The top AI labs furiously compete among themselves to have the best possible results on standard benchmarks, but they are leaving out an important factor in their calculations — the costs required to achieve their results.
This crucial point was recently raised by Noam Brown, a research scientist at OpenAI, known for his groundbreaking work on AI systems for complex games like poker and Diplomacy. In a recent discussion, Brown argued that the traditional way of evaluating AI models—simply looking at their performance on a benchmark—is becoming obsolete, especially with the rise of increasingly powerful reasoning models.

“The notion of model intelligence — performance on a benchmark as a single number doesn’t really even make sense anymore,” Brown explains. He continues, arguing that a more nuanced approach is required: “You have to think of it as intelligence per dollar or per token or something like that.” This cost-centric perspective is crucial, he argues, because compute time directly impacts performance. “If a model can think for a very long time,” Brown observes, “it’s going to do better on all these benchmarks.” This leads to a fundamental shift in how we should visualize AI progress, moving away from single data points and toward a more comprehensive understanding: “So you really have to think of it as a curve of intelligence versus cost curve.” And this curve, he emphasizes, “can be very steep… can be very high if you want to spend a lot.” This, according to Brown, is the trajectory of the future of AI development.

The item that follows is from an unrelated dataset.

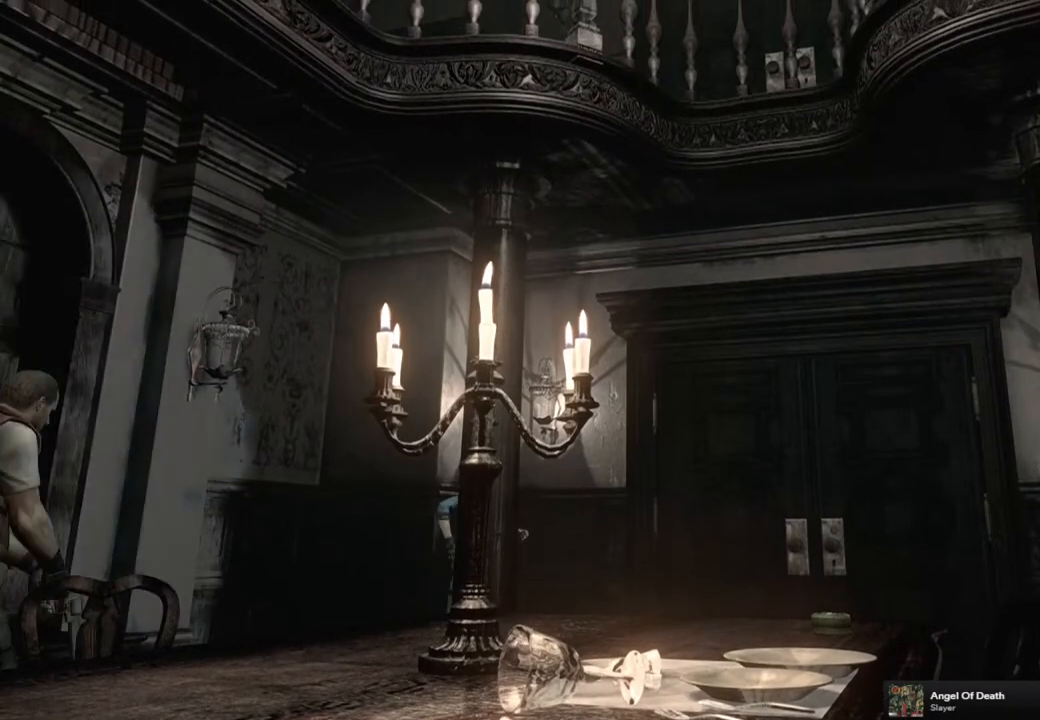
{"buttons": ["CROSS"], "left_stick": "up-right", "right_stick": "center", "events": [[133, "left_stick", "up-right"], [383, "CROSS", "down"]]}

But Brown says that even with their higher costs, reasoning models are much cheaper than equivalent tasks performed by humans. “And that’s kind of the future that we’re headed towards, I think, when people look at these reasoning models and they think, ‘Oh, this thing is so expensive! Well, compared to what? You know, if you’re comparing it to GPT-4, then sure, it’s very expensive. But if you compare it to a human trying to do the same test, then it’s dirt cheap,” he says. This comparison, Brown asserts, is the one that truly matters, especially as AI capabilities continue to grow. “And that comparison to a human matters,” he continues, “is the intelligence grows. Once you have these models surpassing top humans in certain domains, you know, you think about how much the top human in the world would be paid to do a task. They command a big premium for that expertise.”
“And when you have the models now having that expertise and they’re the fraction of the cost of a human, there’s a lot of value in that,” Brown says.
In the recent past, there have been some impressive improvement in many AI benchmarks. In the ARC-AGI benchmark for instance, OpenAI’s o3 model had performed much better than previous approaches. But the model had also spent a lot of tokens — as much as $3,000 per task — reasoning through its answers, making it much more expensive than previous AI approaches. Brown suggests that instead of focusing simply on benchmark results, it could be better to also include the costs that were required to generate those results. And with reasoning models now becoming commonplace, this holistic approach could give a better estimation of future AI progress.